:: The problem ::
The lines you return should be those containing the string "wstring", taken from the data below.

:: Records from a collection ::

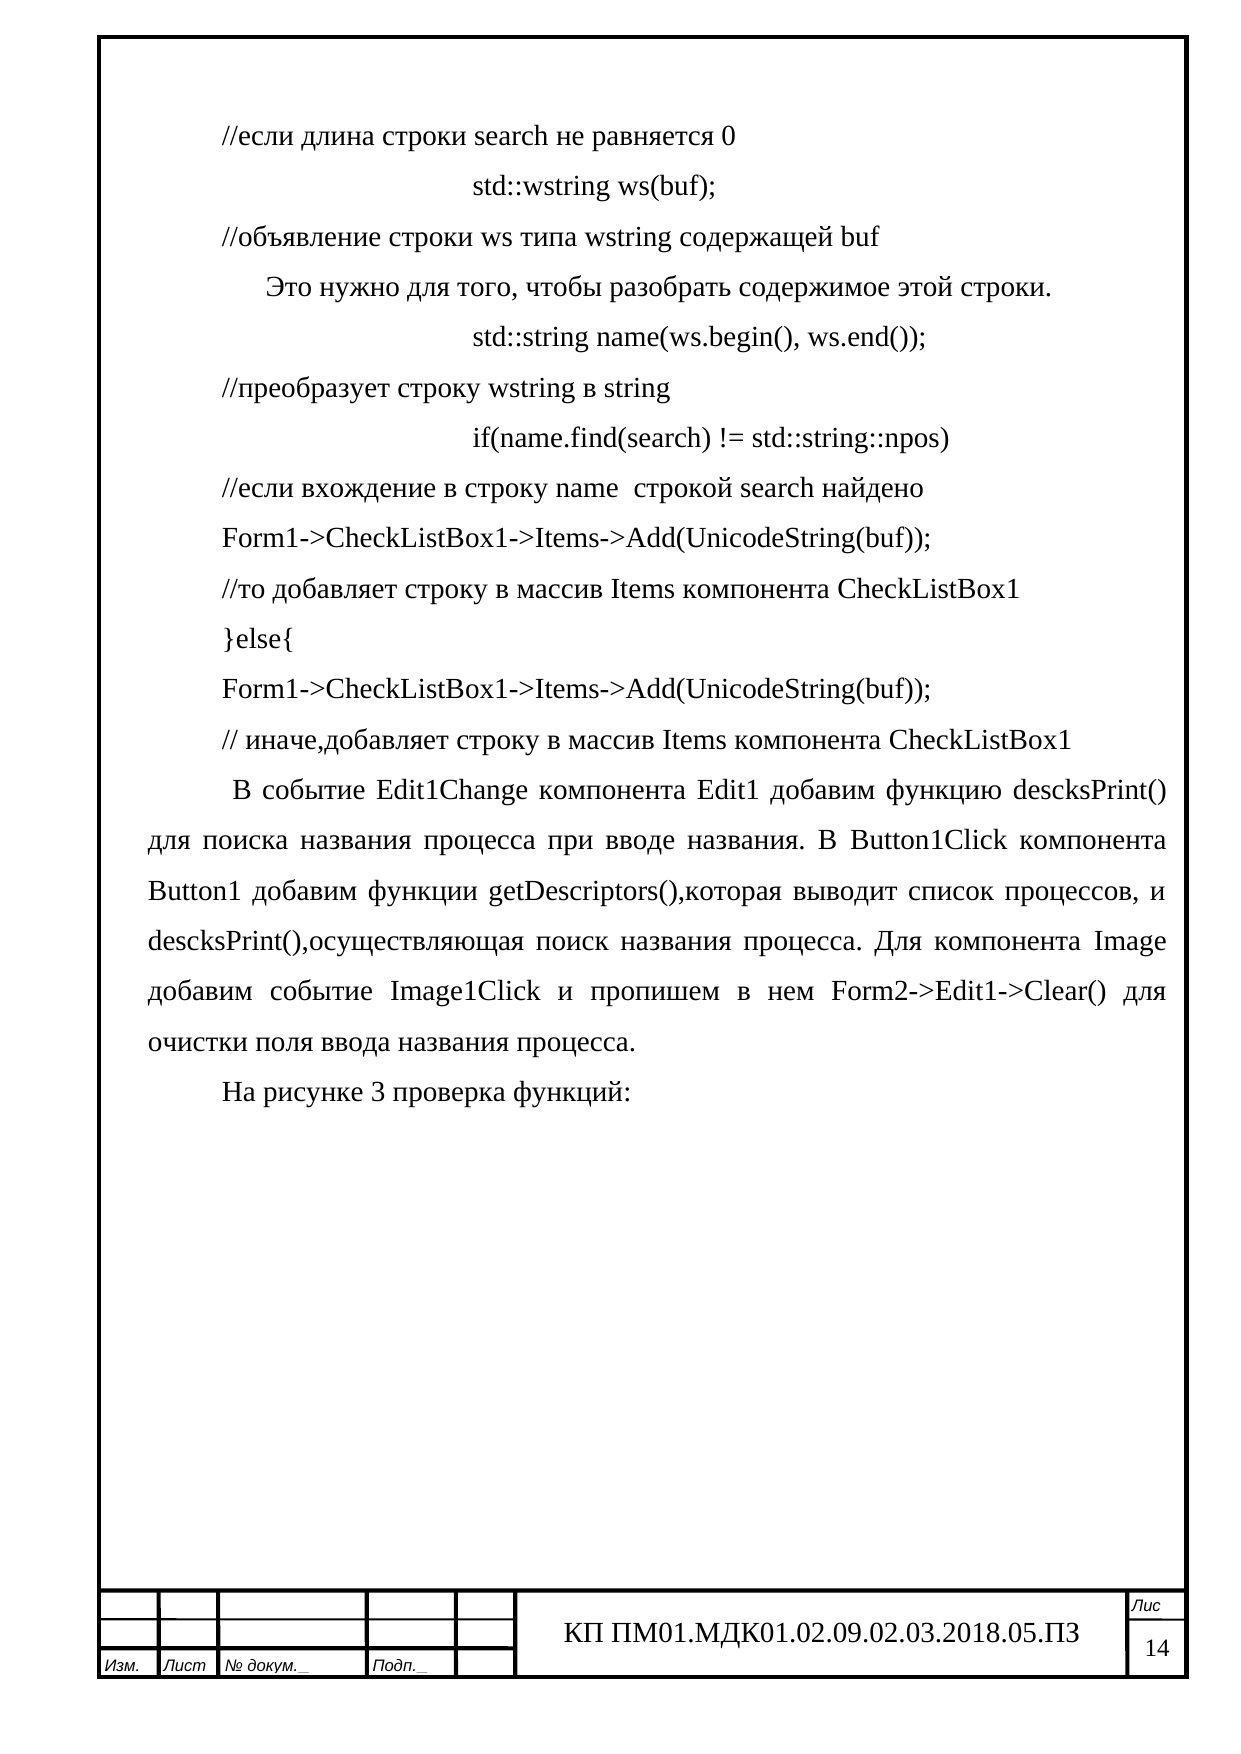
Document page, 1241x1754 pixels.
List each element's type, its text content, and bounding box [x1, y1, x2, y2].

text В событие Edit1Change компонента Edit1 добавим функцию descksPrint() для поиска названия процесса при вводе названия. В Button1Click компонента Button1 добавим функции getDescriptors(),которая выводит список процессов, и descksPrint(),осуществляющая поиск названия процесса. Для компонента Image добавим событие Image1Click и пропишем в нем Form2->Edit1->Clear() для очистки поля ввода названия процесса. [148, 772, 1167, 1057]
list }else{ [148, 621, 1167, 655]
list //если вхождение в строку name строкой search найдено [148, 470, 1167, 504]
list //если длина строки search не равняется 0 [148, 118, 1167, 152]
text На рисунке 3 проверка функций: [148, 1074, 1167, 1108]
list //объявление строки ws типа wstring cодержащей buf [148, 219, 1167, 252]
list //то добавляет строку в массив Items компонента CheckListBox1 [148, 571, 1167, 604]
list std::string name(ws.begin(), ws.end()); [148, 319, 1167, 353]
list Form1->CheckListBox1->Items->Add(UnicodeString(buf)); [148, 672, 1167, 705]
list //преобразует строку wstring в string [148, 370, 1167, 403]
list if(name.find(search) != std::string::npos) [148, 420, 1167, 453]
list std::wstring ws(buf); [148, 168, 1167, 202]
list Form1->CheckListBox1->Items->Add(UnicodeString(buf)); [148, 521, 1167, 554]
list // иначе,добавляет строку в массив Items компонента CheckListBox1 [148, 722, 1167, 755]
text Это нужно для того, чтобы разобрать содержимое этой строки. [148, 269, 1167, 303]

:: Exercise output ::
list //объявление строки ws типа wstring cодержащей buf [148, 219, 1167, 252]
list //преобразует строку wstring в string [148, 370, 1167, 403]
list std::wstring ws(buf); [148, 168, 1167, 202]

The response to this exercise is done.